After working there about maybe three months or so our Mac guy quit. My boss tried to hire a new Mac guy but back then they were even more rare to find. So, my boss got fed up and had a meeting and told all of us we are all now both Mac and PC techs. I was pretty new and had just started working there, so I think I got picked on a bit more when this first happened. I walk back to my work bench and lone and behold there is a tangerine CRT iMac, that had been dropped and the CRT had imploded. So I took it a part and became a Mac tech because my boss made me. He told me that was my very first task at becoming a Mac tech; was to open up that Tangerine iMac, order the right parts for it, replace them and make sure it works. Before then I had only touched a hand full of Macs and they were all beige case Power Macs and a few Performas. I didn't really know much about them at all.
Fast forward a year or two and OS X 10.0 was released and I had already been somewhat of a Linux user in the past, so it did appeal to me a lot more than the classic OS. I still dislike the classic OS. I started getting more into it, had some Apple certs at this time and by default pretty much became the default Mac guy at my job from here on at this point. It was because I mainly didn't care if I had to work on them. My co-workers often complained and bitched if they had to work on a Mac, and others would refuse to learn it because it was a Mac. That I never understood. The more you know is vital to your job skills I think. I saw it as an opportunity to just broaden my IT and tech skills onto a new platform. I wasn't going to give up Windows or PCs at any point in time. I was just also going to use Macs is all. I started learning OS X and started tinkering with it more and more every day at work and started liking it the more and more I used it.

GIVEN EXERCISE 1 ▸
Transcribe the part of the Mac tech account starting with "After working there" and going on through "them at all.".
GIVEN EXERCISE 2 ▸
In the Mac tech account, which Macs had the writer handled before taking apart the tangerine iMac?
The lines after this sentence are separate material, unrelated to the Mac tech account.

DATASET CONTENT ▸
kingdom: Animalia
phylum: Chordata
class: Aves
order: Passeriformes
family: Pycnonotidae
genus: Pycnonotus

TASK ANSWER 1 ▸
After working there about maybe three months or so our Mac guy quit. My boss tried to hire a new Mac guy but back then they were even more rare to find. So, my boss got fed up and had a meeting and told all of us we are all now both Mac and PC techs. I was pretty new and had just started working there, so I think I got picked on a bit more when this first happened. I walk back to my work bench and lone and behold there is a tangerine CRT iMac, that had been dropped and the CRT had imploded. So I took it a part and became a Mac tech because my boss made me. He told me that was my very first task at becoming a Mac tech; was to open up that Tangerine iMac, order the right parts for it, replace them and make sure it works. Before then I had only touched a hand full of Macs and they were all beige case Power Macs and a few Performas. I didn't really know much about them at all.

TASK ANSWER 2 ▸
Only a handful of beige case Power Macs and a few Performas.